─── THE INPUT

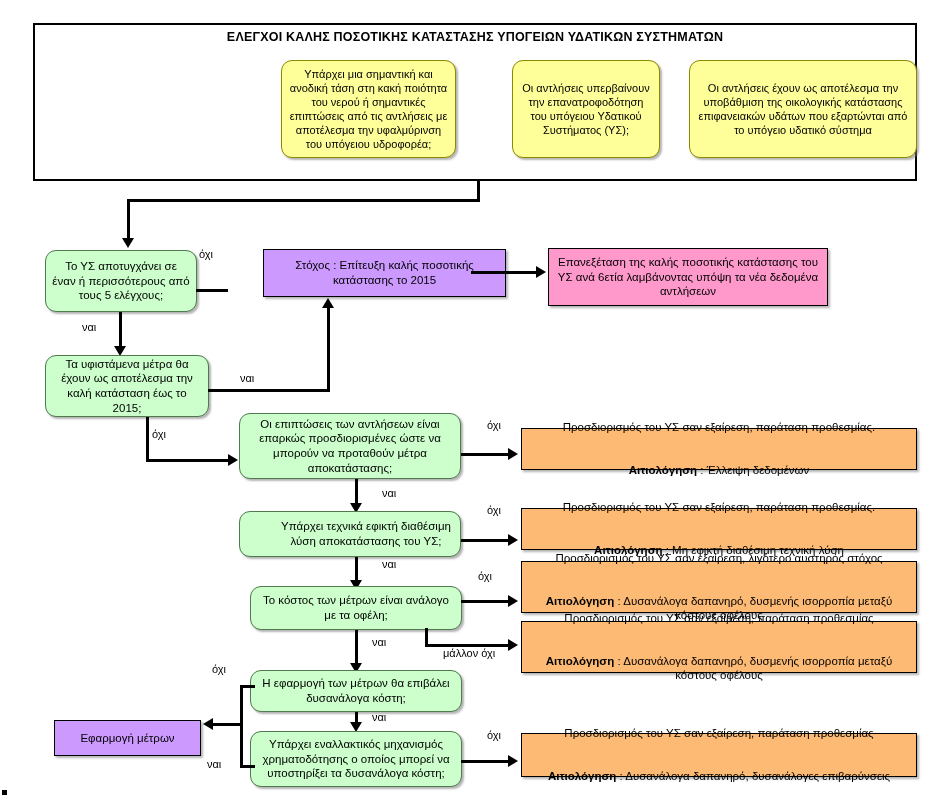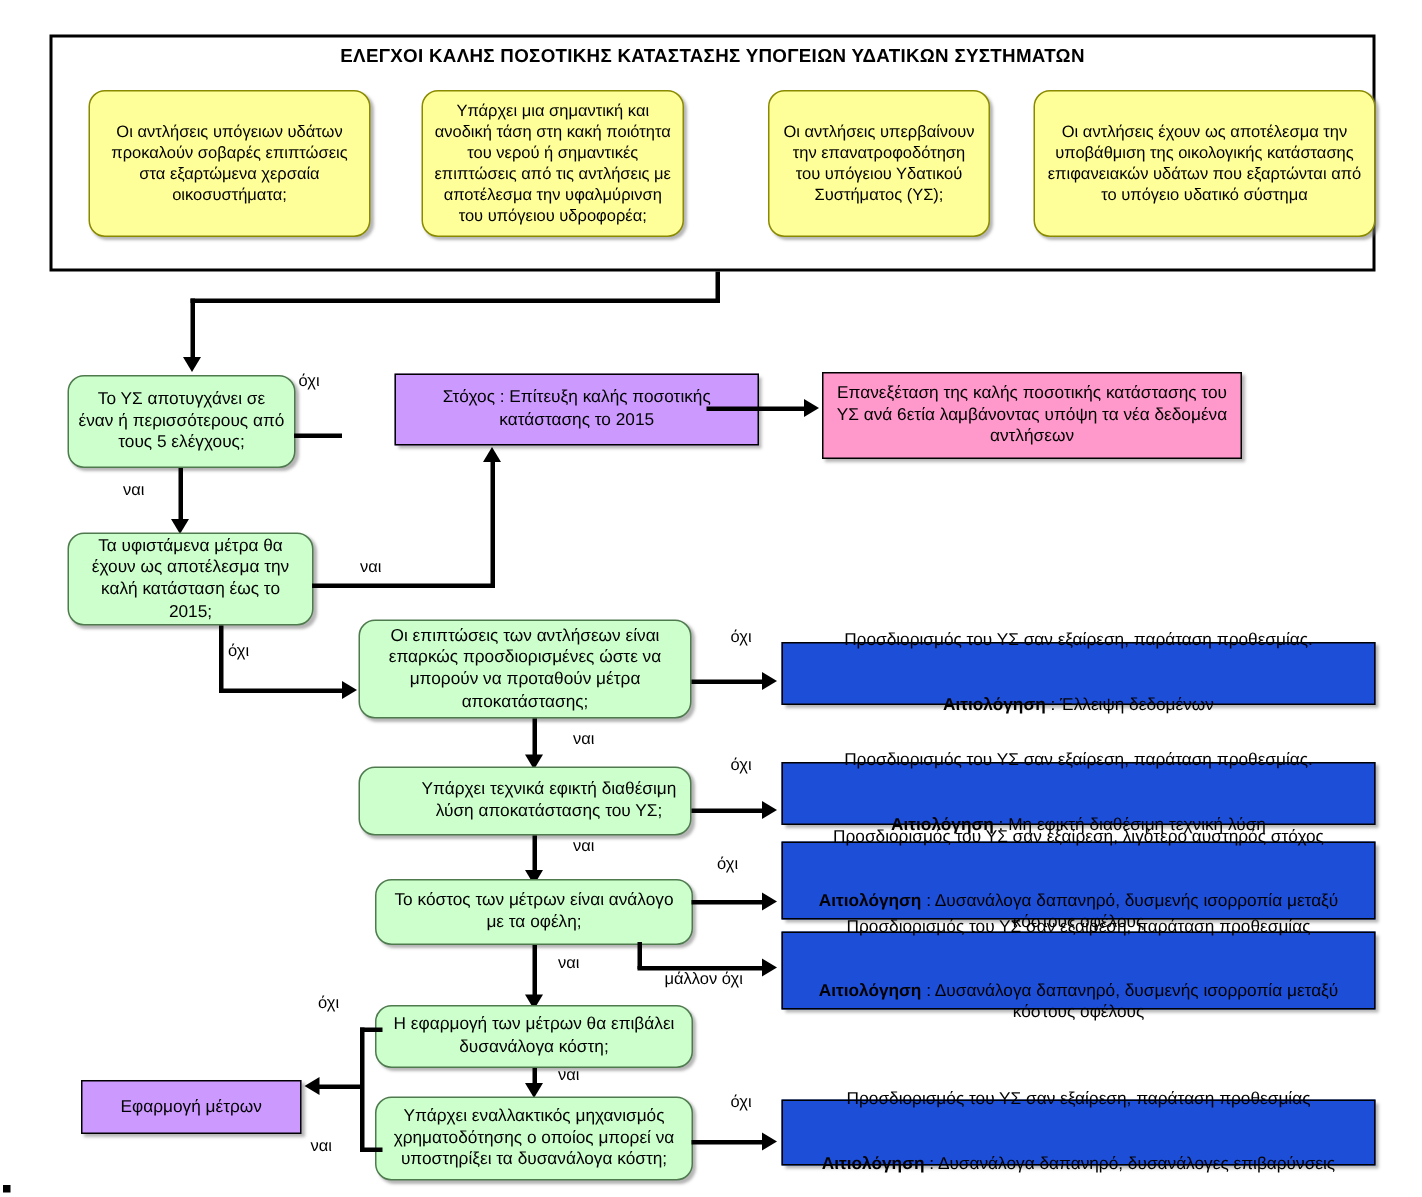--- a/index.html
+++ b/index.html
@@ -65,21 +65,21 @@
     background:#CC99FF;
     border:1px solid #000000;
     font-size:11.5px;
   }
   .pink{
     background:#FF99CC;
     border:1px solid #000000;
     font-size:11.5px;
   }
   .orange{
-    background:#1d4ed8;
+    background:#fdba74;
     border:1px solid #000000;
     font-size:11.5px;
     gap:28px;
   }
   .orange .reason-label{font-weight:bold;}
   .twoline{flex-direction:column;}
   .twoline > span{display:block;width:100%;}
 
   
   .edge{position:absolute;background:#000000;}
@@ -123,21 +123,20 @@
   }
 </style>
 </head>
 <body>
 
 <div id="canvas">
 
   <div class="header-frame"></div>
   <div class="header-title">ΕΛΕΓΧΟΙ ΚΑΛΗΣ ΠΟΣΟΤΙΚΗΣ ΚΑΤΑΣΤΑΣΗΣ ΥΠΟΓΕΙΩΝ ΥΔΑΤΙΚΩΝ ΣΥΣΤΗΜΑΤΩΝ</div>
 
-  <div class="node rounded shadowed yellow" style="left:59px; top:60px; width:188px; height:98px;">Οι αντλήσεις υπόγειων υδάτων προκαλούν σοβαρές επιπτώσεις στα εξαρτώμενα χερσαία οικοσυστήματα;</div>
   <div class="node rounded shadowed yellow" style="left:281px; top:60px; width:175px; height:98px;">Υπάρχει μια σημαντική και ανοδική τάση στη κακή ποιότητα του νερού ή σημαντικές επιπτώσεις από τις αντλήσεις με αποτέλεσμα την υφαλμύρινση του υπόγειου υδροφορέα;</div>
   <div class="node rounded shadowed yellow" style="left:512px; top:60px; width:148px; height:98px;">Οι αντλήσεις υπερβαίνουν την επανατροφοδότηση του υπόγειου Υδατικού Συστήματος (ΥΣ);</div>
   <div class="node rounded shadowed yellow" style="left:689px; top:60px; width:228px; height:98px;">Οι αντλήσεις έχουν ως αποτέλεσμα την υποβάθμιση της οικολογικής κατάστασης επιφανειακών υδάτων που εξαρτώνται από το υπόγειο υδατικό σύστημα</div>
 
   <div class="edge v" style="left:477px; top:181px; height:21px;"></div>
   <div class="edge h" style="left:127px; top:199px; width:353px;"></div>
   <div class="edge v" style="left:127px; top:199px; height:41px;"></div>
   <div class="arrow arrow-d" style="left:122px; top:238px;"></div>
 
   <div class="node rounded shadowed green" style="left:45px; top:250px; width:152px; height:62px;">Το ΥΣ αποτυγχάνει σε έναν ή περισσότερους από τους 5 ελέγχους;</div>

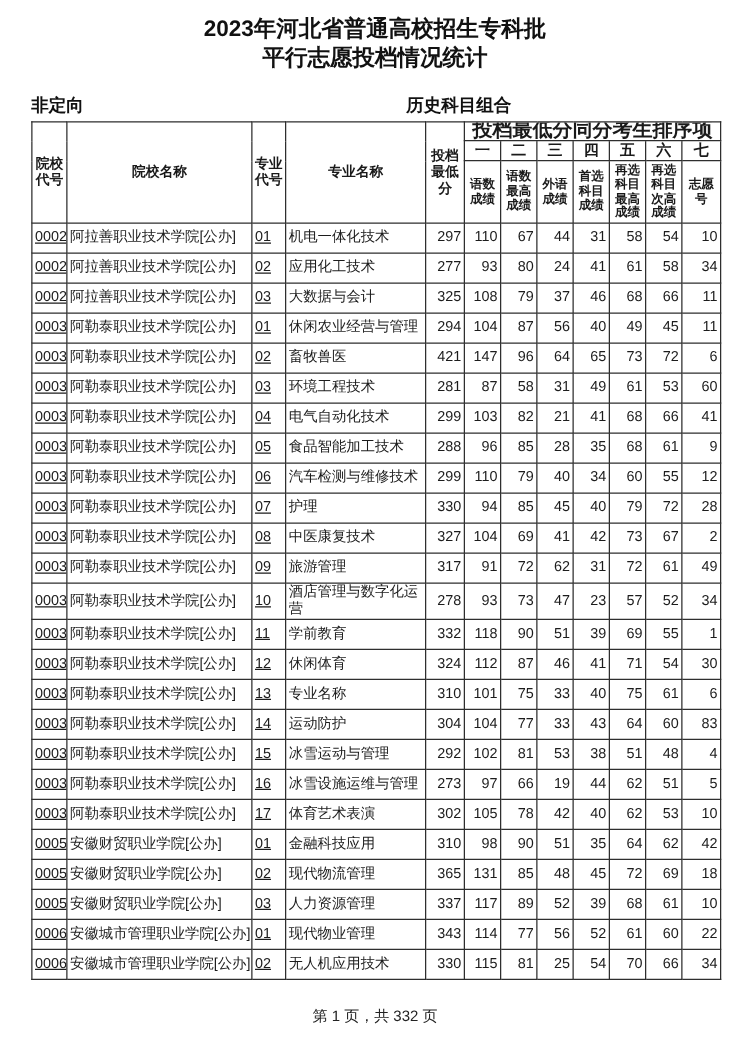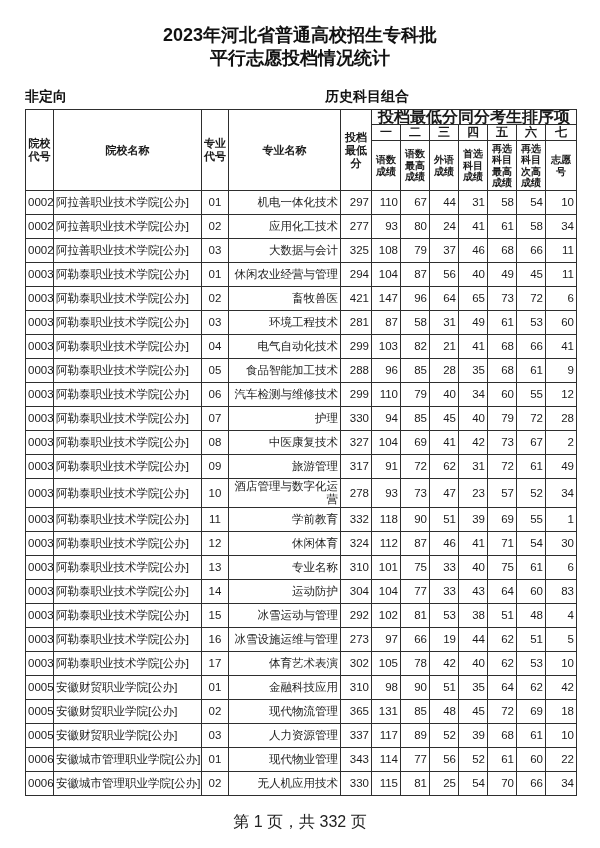--- a/index.html
+++ b/index.html
@@ -9,21 +9,21 @@
     height: 848px;
     background: #ffffff;
     overflow: hidden;
     font-family: "Liberation Sans", "DejaVu Sans", sans-serif;
     color: #1c1c1c;
   }
   .page {
     width: 600px;
     height: 848px;
     box-sizing: border-box;
-    padding-top: 24px;
+    padding-top: 12px;
   }
   .title {
     text-align: center;
     font-size: 18px;
     font-weight: 700;
     line-height: 23px;
     color: #111;
   }
   .labels-row {
     position: relative;
@@ -67,32 +67,32 @@
   }
   th.group-h { font-size: 16px; height: 14px; line-height: 12px; }
   th.rank-h  { font-size: 12px; height: 15px; line-height: 13px; }
   th.lbl-h   { font-size: 10px; line-height: 11.5px; height: 50px; padding: 1px 1px; }
   th.side-h  { font-size: 11px; line-height: 13px; }
   tbody td {
     font-size: 11.5px;
     height: 24px;
     line-height: 13px;
   }
-  td.c0, td.c2 { text-align: center; }
+  td.c0, td.c2 { text-align: left; text-decoration: underline; }
   td.c1 { text-align: left; padding-left: 3px; white-space: nowrap; }
-  td.c3 { text-align: right; padding-left: 3px; }
+  td.c3 { text-align: left; padding-left: 3px; }
   td.c4, td.c5, td.c6, td.c7, td.c8, td.c9, td.c10, td.c11 {
     text-align: right;
     padding-right: 4px;
   }
   .footer {
     text-align: center;
-    font-size: 16px;
+    font-size: 12px;
     color: #222;
-    margin-top: 16px;
+    margin-top: 21px;
   }
 </style>
 </head>
 <body>
 
 <div class="page">
 
   <div class="title">
     <div>2023年河北省普通高校招生专科批</div>
     <div>平行志愿投档情况统计</div>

──────

▸ **TASK DETAILS**
Counting the lines of the material that hold the string "position", state the total and nothing besides.

▸ **ANSWER TO THIS TASK**
2